Objectives:
**a.** Decide whether each statement below agrees with the Sally Sweetland biography. For each, answer yes or no and quote the deciding words of the biography exactly. (i) She dubbed the singing voice of Joan Leslie in Yankee Doodle Dandy. (ii) Eddie Fisher's "I'm Walking Behind You" reached number one only in the United States. (iii) She married Lee E. Sweetland in 1945.
**b.** From the Sally Sweetland biography, return everything from "In March 1952, Sweetland" down to "UK Singles Chart.", copied word for word.

Text extract:

▼

- Born: Sally Mueller September 23, 1911 Los Angeles, California, U.S.
- Died: February 8, 2015 (aged 103) Banning, California, U.S.
- Occupations: Singer, educator
- Years active: 1940s–1950s
- Spouse(s): Lee E. Sweetland (October 9, 1916–August 10, 2009) m. 1939–2009; his death
- Children: 4

= Sally Sweetland =

American soprano singer and teacher (1911–2015)

Sally Sweetland (née Mueller; September 23, 1911 – February 8, 2015) was an American soprano singer and teacher. She was active in the film and recording industry during the 1940s and 50s, before moving into teaching.

==Early life and career==
Sweetland was born Sally Mueller in Los Angeles on September 23, 1911. In the 1940s, she provided voice dubbing for singing voices in movies, notably for Joan Leslie in several films including Yankee Doodle Dandy (1942) and Rhapsody in Blue (1945), as well as for Brenda Marshall, Martha Vickers and Joan Fontaine in other films of that era. She was featured as a solo artist on television programs such as The Perry Como Show and The Ed Sullivan Show. She was the female soloist on Gaslight Gayeties on NBC Red in the mid-1940s and on Top of the Evening, which debuted in 1944.

In March 1952, Sweetland featured on Perry Como's RCA Victor recording of "Summertime" by George and Ira Gershwin, which was released as a single, and appeared on Como's album TV Favorites. The following month, Sweetland provided backing vocals on two early recording sessions for the young Tony Bennett on Columbia. She also took part in numerous children's records at this time. In 1953, she provided vocals for Eddie Fisher's recording of "I'm Walking Behind You", which reached number one on both the Billboard Top 100 and the UK Singles Chart.

Sweetland later worked as a vocal coach with her husband Lee, a baritone, who was Woody Woodpecker's singing voice on NBC Radio. Among their students was Seth MacFarlane, creator of Family Guy. In 1995, actor George Hearn won the Tony Award for Best Featured Actor in a Musical for his role in Sunset Boulevard. In his acceptance speech, he thanked the Sweetlands.

==Personal life==
On December 11, 1939, she married Lee E. Sweetland, an actor and fellow singer, becoming known under her married name. The couple had four children, including a son, Steve Sweetland, and a daughter, Judy Horrall. Steve took over their former students, and carried on their work until his death in 2022.

▲

Record extracts:
▼

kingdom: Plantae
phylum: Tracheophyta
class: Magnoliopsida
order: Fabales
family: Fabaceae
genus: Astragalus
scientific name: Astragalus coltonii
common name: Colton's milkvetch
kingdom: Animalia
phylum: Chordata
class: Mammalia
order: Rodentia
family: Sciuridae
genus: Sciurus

▲
▼

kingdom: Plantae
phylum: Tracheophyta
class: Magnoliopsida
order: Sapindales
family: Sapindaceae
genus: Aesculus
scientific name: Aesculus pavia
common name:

▲
▼

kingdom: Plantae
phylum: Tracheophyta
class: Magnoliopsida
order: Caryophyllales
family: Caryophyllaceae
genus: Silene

▲

Outputs by task:
**a.**
(i) Yes: "notably for Joan Leslie in several films including Yankee Doodle Dandy (1942)"
(ii) No: "which reached number one on both the Billboard Top 100 and the UK Singles Chart"
(iii) No: "On December 11, 1939, she married Lee E. Sweetland"

**b.**
In March 1952, Sweetland featured on Perry Como's RCA Victor recording of "Summertime" by George and Ira Gershwin, which was released as a single, and appeared on Como's album TV Favorites. The following month, Sweetland provided backing vocals on two early recording sessions for the young Tony Bennett on Columbia. She also took part in numerous children's records at this time. In 1953, she provided vocals for Eddie Fisher's recording of "I'm Walking Behind You", which reached number one on both the Billboard Top 100 and the UK Singles Chart.